Lingling Zhu came to the United States for college and stayed for love: of a handsome geologist from Indiana County, the verdant natural environment and professional opportunities for those unafraid of charting their own path

This adventuresome native of central China enrolled in a 10-month study abroad program at Indiana University of Pennsylvania, about 60 miles northeast of downtown Pittsburgh. The difference in the educational experience was marked and welcome.

“Here you have a lot of freedom to tailor your studies to your interests around certain core requirements. In China, especially in certain majors, about 90 percent of classes are chosen for you.” 

Lingling quickly became involved in university life, earning a place as president of IUP’s Exchange Student Association. A professor suggested she continue her graduate studies in the region, to further her career options as well as to figure out whether her romantic relationship had staying power. 

After a year back in China, she entered Carnegie Mellon University’s Heinz College in fall 2011, taking on three concentrations: social entrepreneurship, community development and nonprofit management. She volunteered as a data analyst with Housing Alliance of Pennsylvania, garnering work experience as well as precious friendships. She was also a volunteer business consultant with several local start-up organizations. Upon her graduation, she received the Barbara Jenkins Award, which acknowledges a student who had significant contributions to the university community as well as the Pittsburgh region. Feeling that she had not lived up to the second part of that designation, Lingling promised herself to find ways serve her adopted region.
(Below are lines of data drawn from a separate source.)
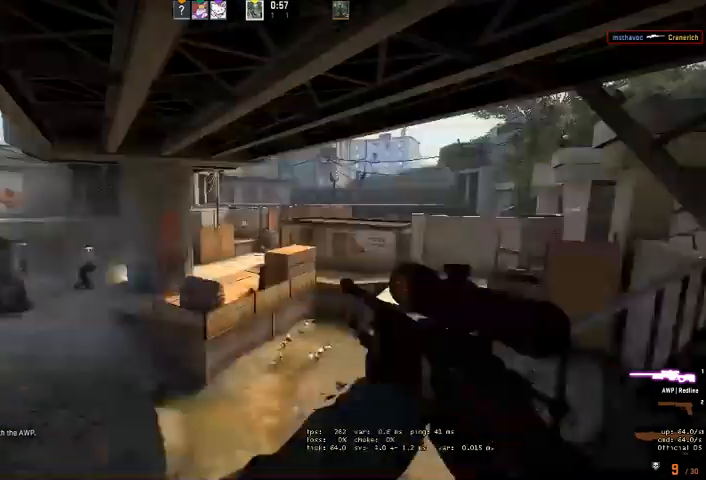
{"keys": [], "mouse": [], "events": [[33, "mouse_right", "up"], [66, "d", "down"], [300, "mouse_right", "down"], [333, "a", "down"], [333, "d", "up"], [433, "mouse_right", "up"], [466, "a", "up"]]}
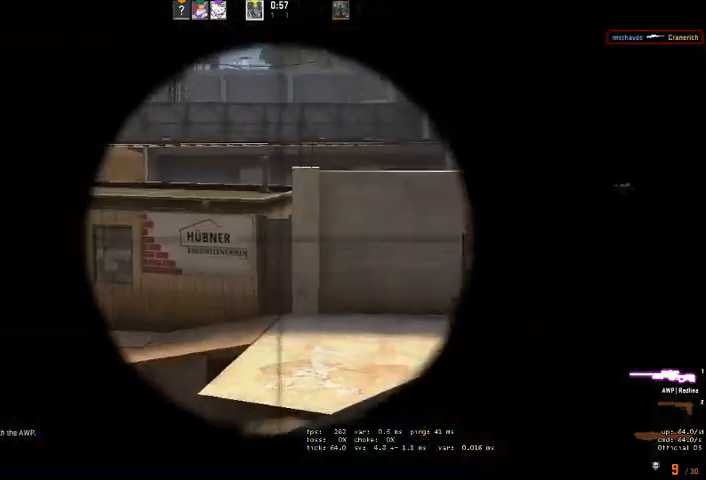
{"keys": [], "mouse": [], "events": [[200, "mouse_left", "down"], [266, "q", "down"], [300, "mouse_left", "up"], [300, "q", "up"], [366, "q", "down"], [433, "q", "up"]]}
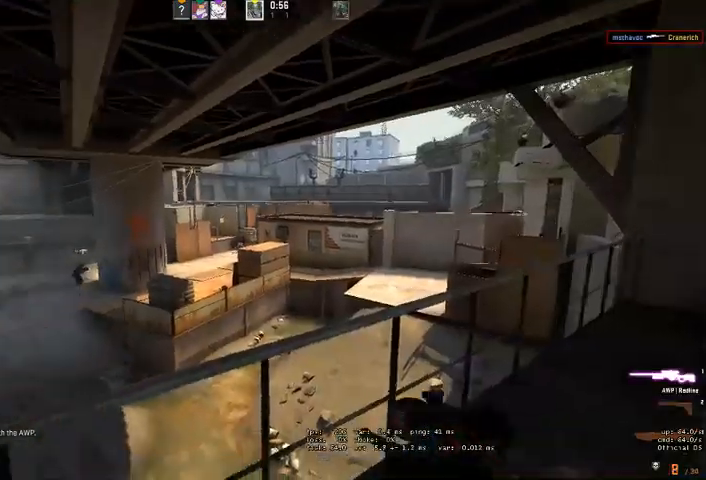
{"keys": ["a"], "mouse": [], "events": [[200, "a", "down"], [200, "w", "down"], [433, "w", "up"]]}
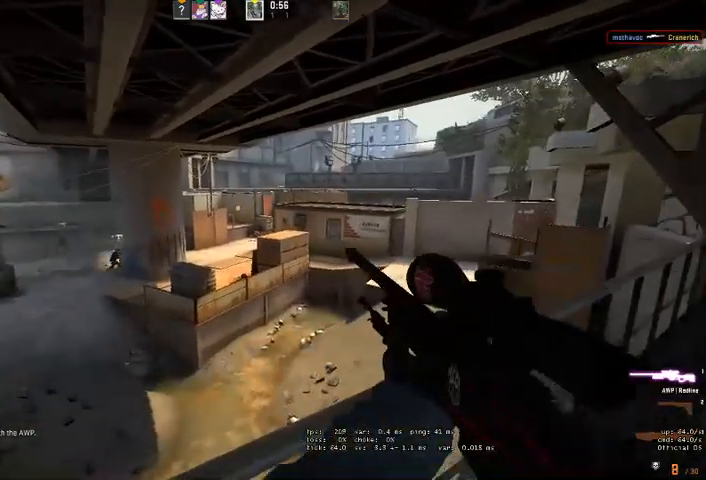
{"keys": ["a", "w"], "mouse": [], "events": [[100, "w", "down"], [200, "space", "down"], [333, "space", "up"]]}
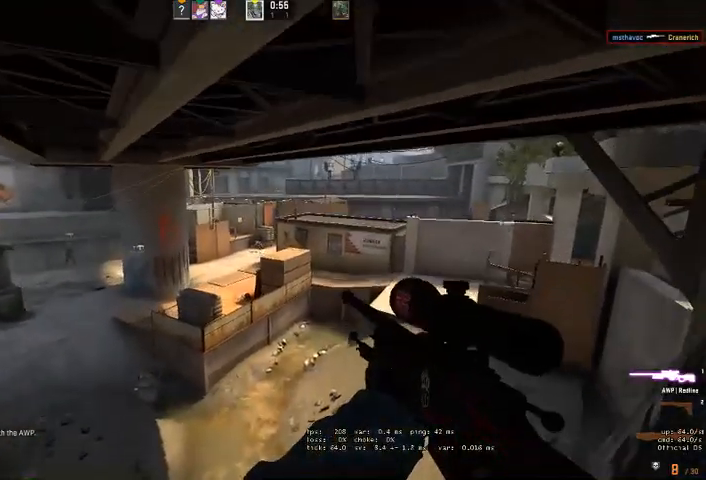
{"keys": ["d"], "mouse": [], "events": [[66, "w", "up"], [266, "a", "up"], [400, "d", "down"]]}
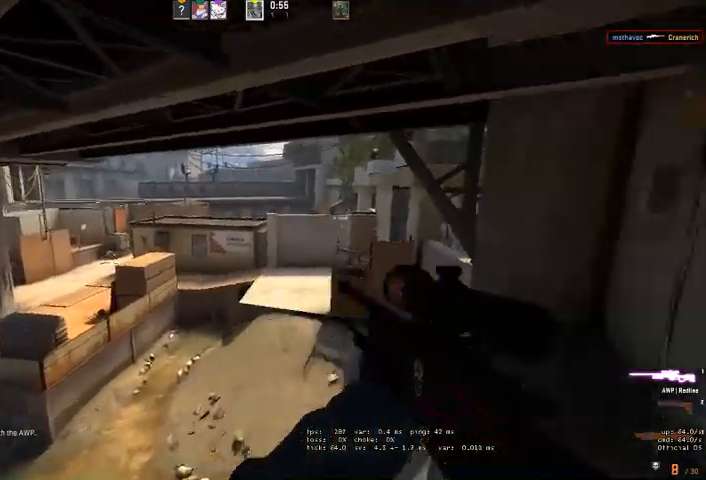
{"keys": [], "mouse": [], "events": [[166, "a", "down"], [166, "mouse_right", "down"], [200, "d", "up"], [233, "a", "up"], [333, "mouse_right", "up"]]}
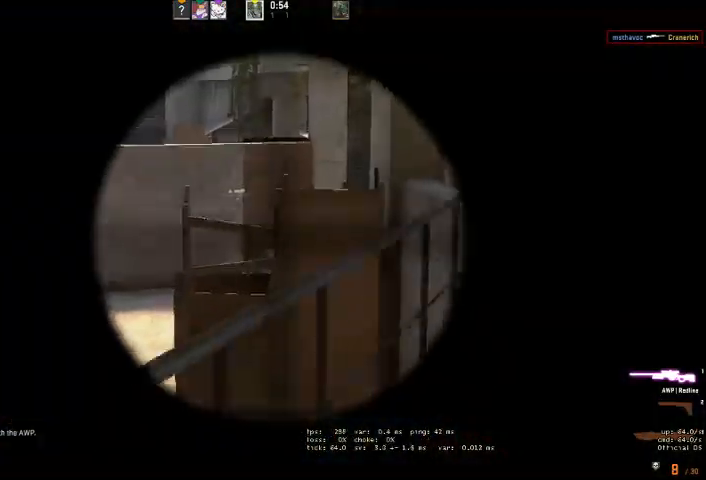
{"keys": [], "mouse": ["left"], "events": [[500, "mouse_left", "down"]]}
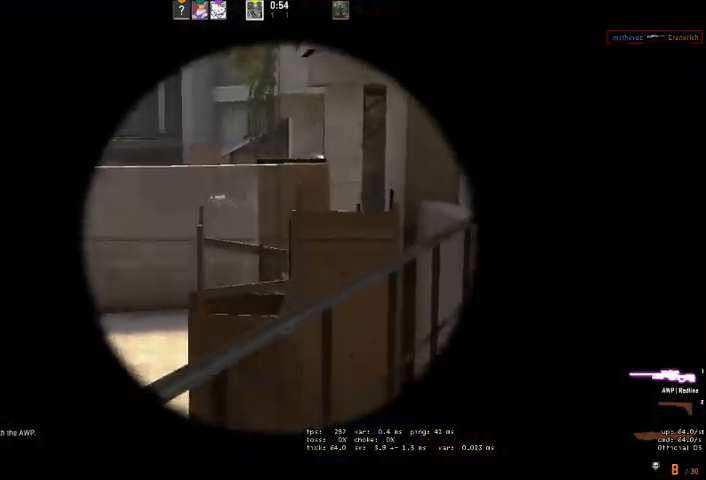
{"keys": ["a", "w"], "mouse": [], "events": [[66, "q", "down"], [133, "mouse_left", "up"], [133, "q", "up"], [233, "q", "down"], [266, "q", "up"], [366, "w", "down"], [433, "a", "down"]]}
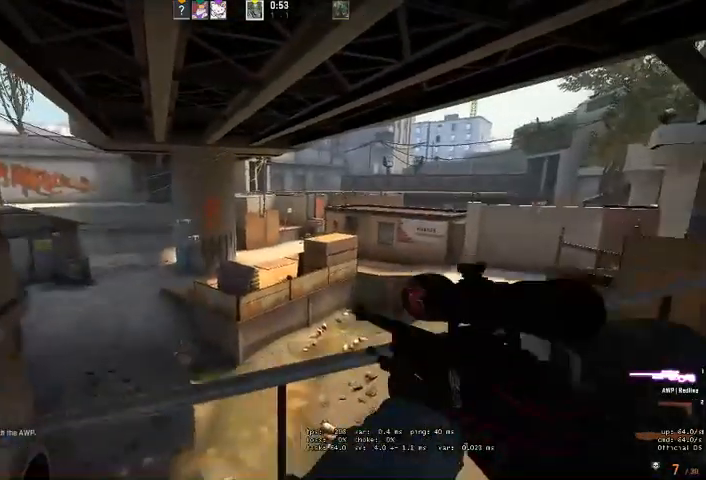
{"keys": ["a", "w"], "mouse": [], "events": [[66, "space", "down"], [200, "space", "up"]]}
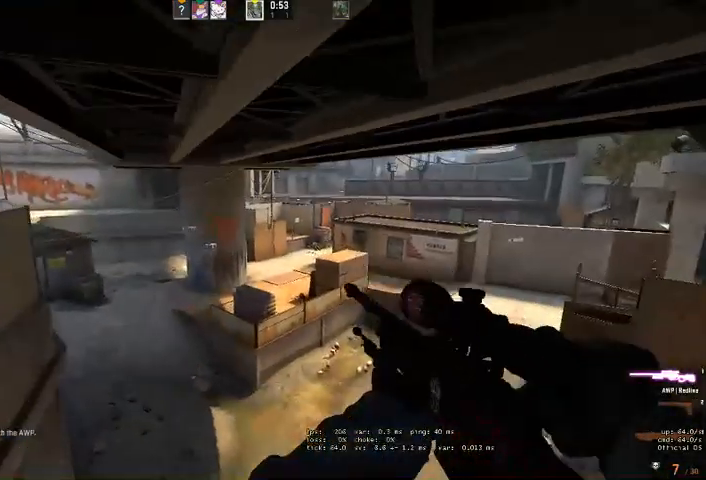
{"keys": ["a"], "mouse": [], "events": [[33, "w", "up"], [133, "a", "up"], [500, "a", "down"]]}
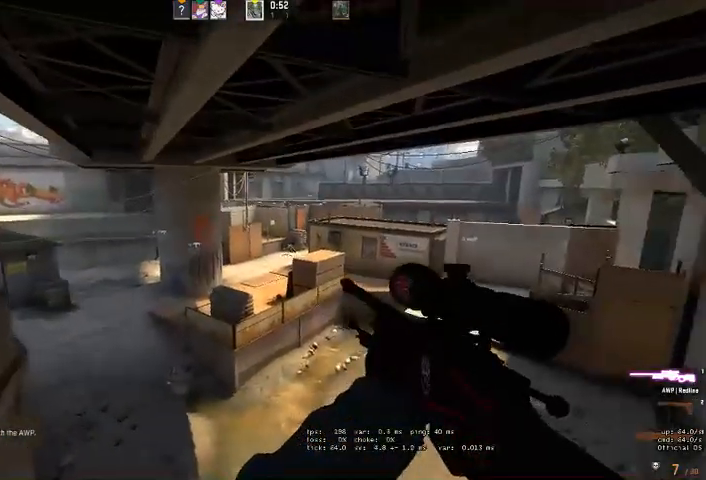
{"keys": [], "mouse": ["right"], "events": [[133, "a", "up"], [133, "mouse_right", "down"]]}
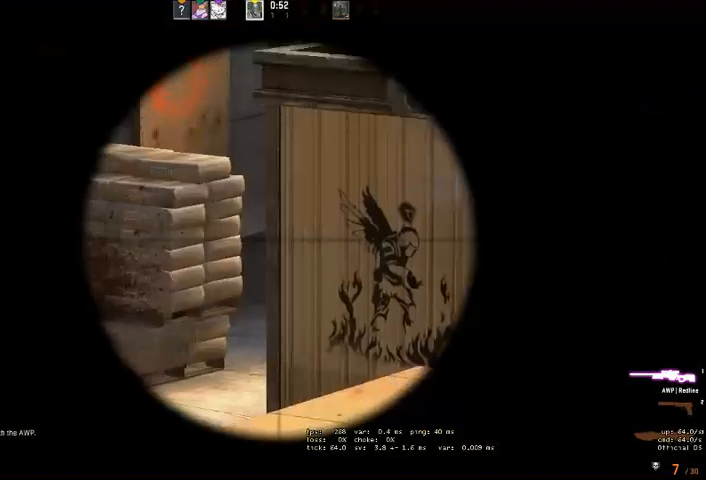
{"keys": [], "mouse": [], "events": [[66, "mouse_right", "up"]]}
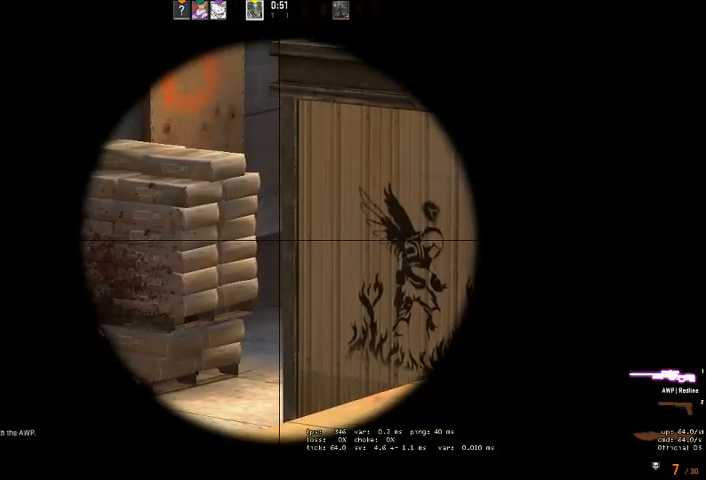
{"keys": [], "mouse": [], "events": []}
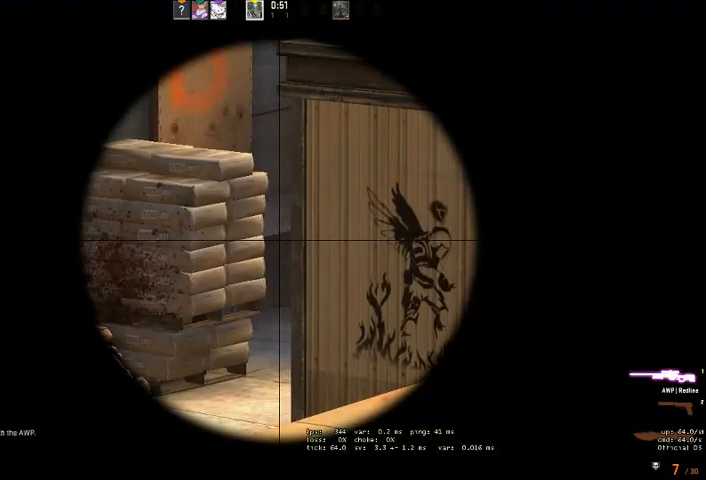
{"keys": [], "mouse": [], "events": []}
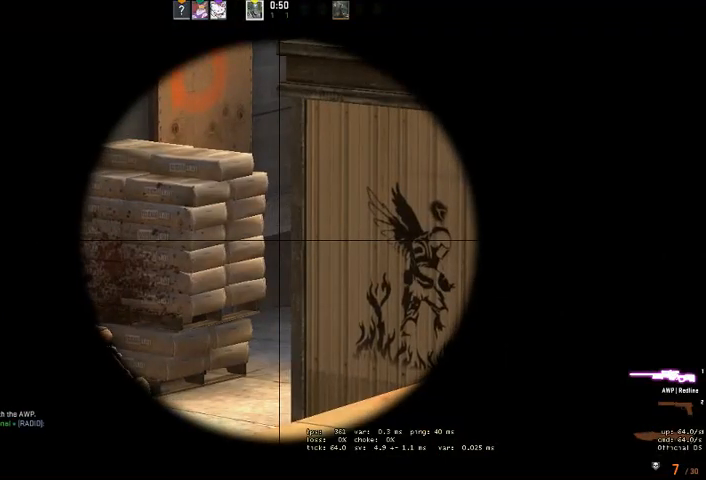
{"keys": [], "mouse": [], "events": []}
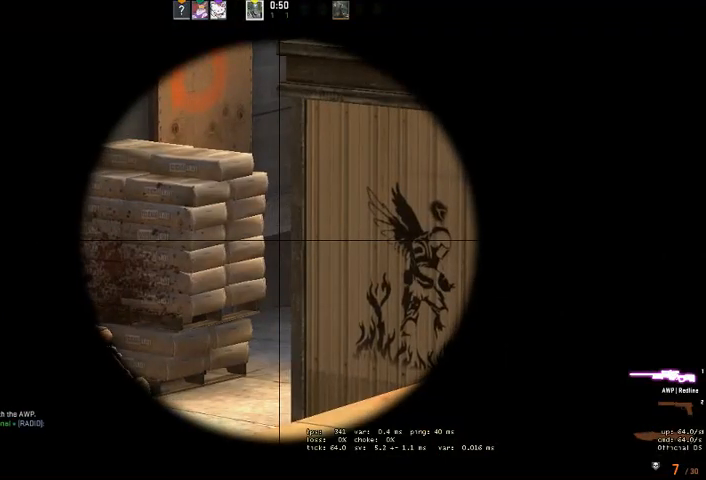
{"keys": [], "mouse": [], "events": []}
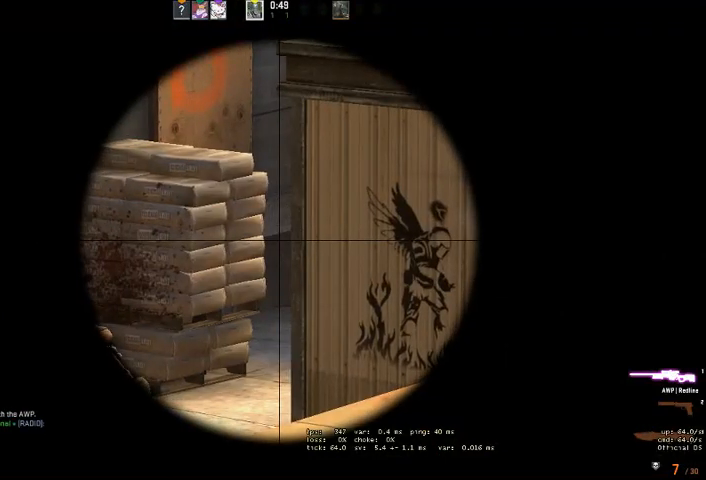
{"keys": [], "mouse": []}
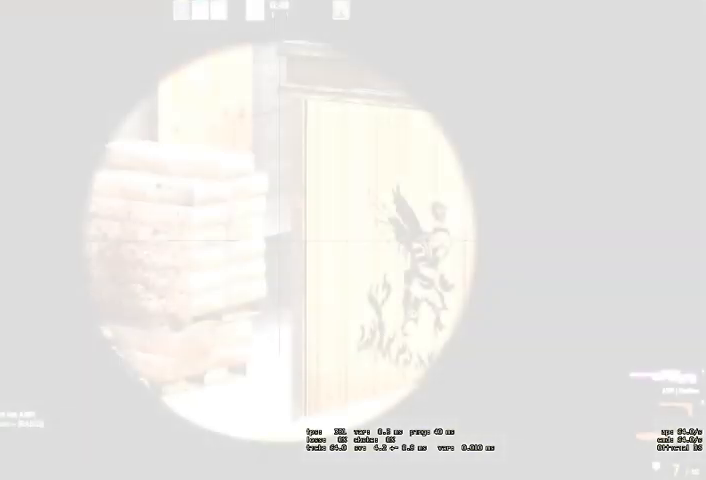
{"keys": [], "mouse": [], "events": []}
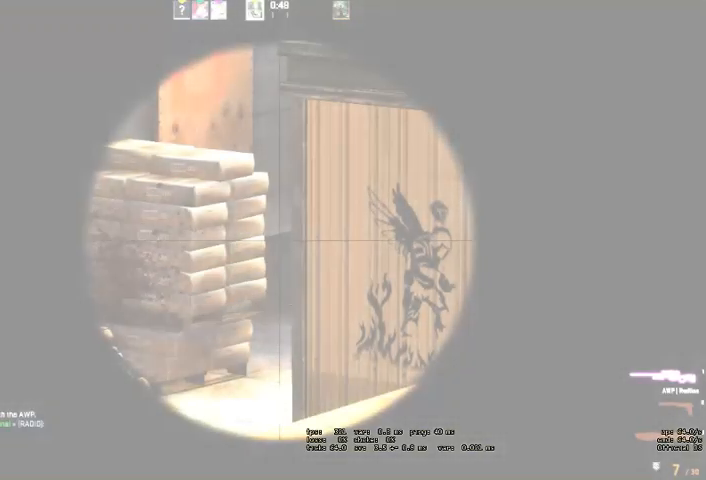
{"keys": [], "mouse": [], "events": []}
Since graduating, she has been working as a VISTA Ambassador for the Google-funded HandsOn Tech program, which helps nonprofits build technological capacity. Locally this programis housed in Pittsburgh Cares, an energetic volunteer matching organizationthat is also a leader in professional volunteerism arena. When that assignment concludes in August, Lingling will join the full-time staff of the Idea, a business development incubator in Oakland striving to create innovation-related jobs across a range of industry sectors. Lingling is heading up its efforts to market the Pittsburgh region to Chinese entrepreneurs, investors, business professionals, students and tourists. 

She’s also found time to launch a blog, A+ Pittsburgh Experience, highlighting her explorations of the people and places that make the Pittsburgh region such a magnet for anyone that’s spent any time here. (Read her lyrical inaugural post, Love at First Site, set in the Pittsburgh International Airport.)

The boyfriend-now-husband/best friend, Matthew Morgan, is a geologist for Rosebud Mining Co., working in Westmoreland and Indiana counties. The couple lives in a stone house on the outskirts of Leechburg, about 35 miles northeast of Pittsburgh. Downtime is spent romping with Luke, a Malamute, exploring their wooded acreage, reading historical novels and talking with family back in China via Skype or WeChat. 

With her outgoing, can-do spirit, Lingling is optimistic for herself and Pittsburgh as place of opportunity and innovation. But when asked about her favorite aspect of the region, she’s quick to get to the bottom line. 

“It’s the people,” she says. “Before I came here, I was aware that Americans are very much individuals. I thought that might mean that they don’t have a lot of space in their lives for others, that there wouldn’t be much inclusiveness. That perception was complete wrong.

“People here feel very genuine. From the supportive CMU community to my colleagues and teammates to my neighbor Ms. Donna Zboravan, who has become like a second mom. I really feel comfortable here -- although also privileged to have had such opportunities that brought me this far. I feel there is a purpose and meaning in my life. I hope to build a channel between Pittsburgh/Pennsylvania and China so that people from both places can have a better understanding towards one and another, to enjoy prosperity and celebrate life’s many offerings.”